(Stored entries)
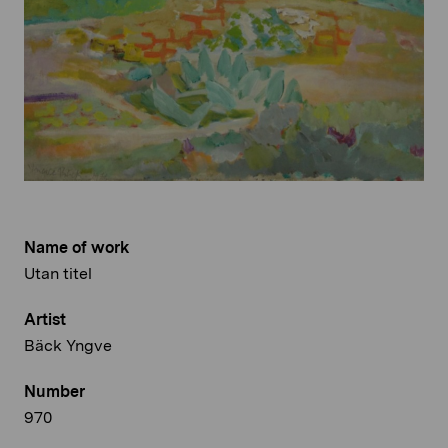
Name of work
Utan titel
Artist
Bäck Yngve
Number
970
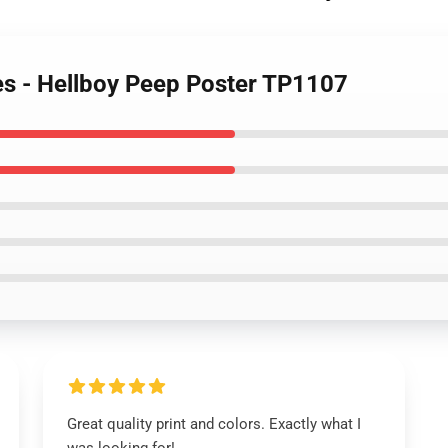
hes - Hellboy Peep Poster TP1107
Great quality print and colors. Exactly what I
--
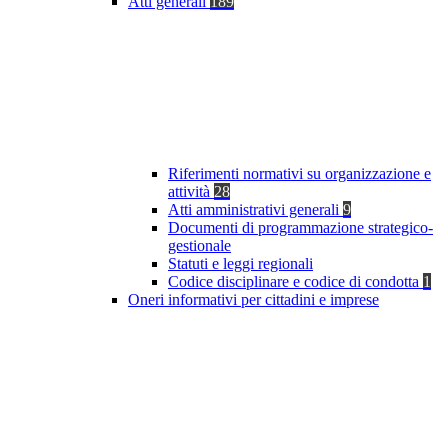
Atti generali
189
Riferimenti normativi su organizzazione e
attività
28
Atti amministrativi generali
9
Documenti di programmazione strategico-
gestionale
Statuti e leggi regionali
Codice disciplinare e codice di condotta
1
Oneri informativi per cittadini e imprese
==
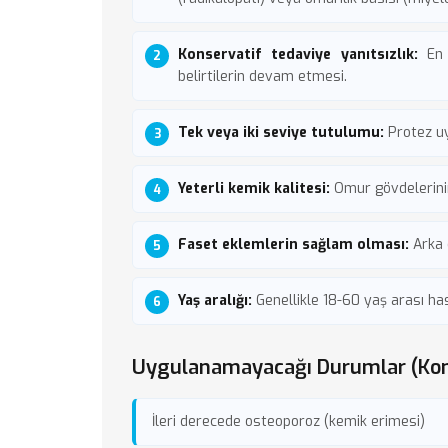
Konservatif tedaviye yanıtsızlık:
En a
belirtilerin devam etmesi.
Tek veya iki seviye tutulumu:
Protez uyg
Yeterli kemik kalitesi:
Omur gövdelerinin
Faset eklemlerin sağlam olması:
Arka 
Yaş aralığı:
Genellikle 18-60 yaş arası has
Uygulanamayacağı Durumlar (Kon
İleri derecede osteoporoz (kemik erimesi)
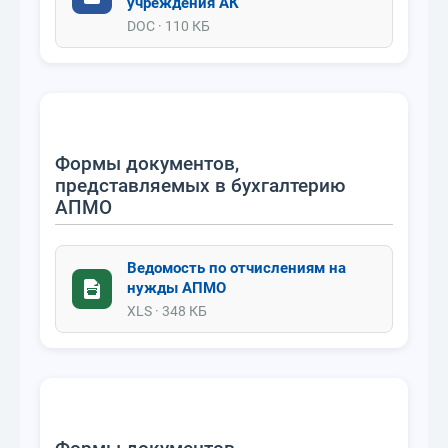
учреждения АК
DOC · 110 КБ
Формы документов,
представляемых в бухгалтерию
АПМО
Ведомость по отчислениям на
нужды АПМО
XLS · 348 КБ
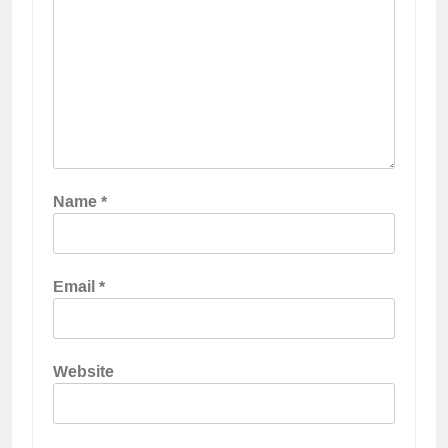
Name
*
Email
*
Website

ABOUT THIS TASK. Exactly how many lines in the records contain the string "generali"? Give that number alone.

RESPONSE AREA. 2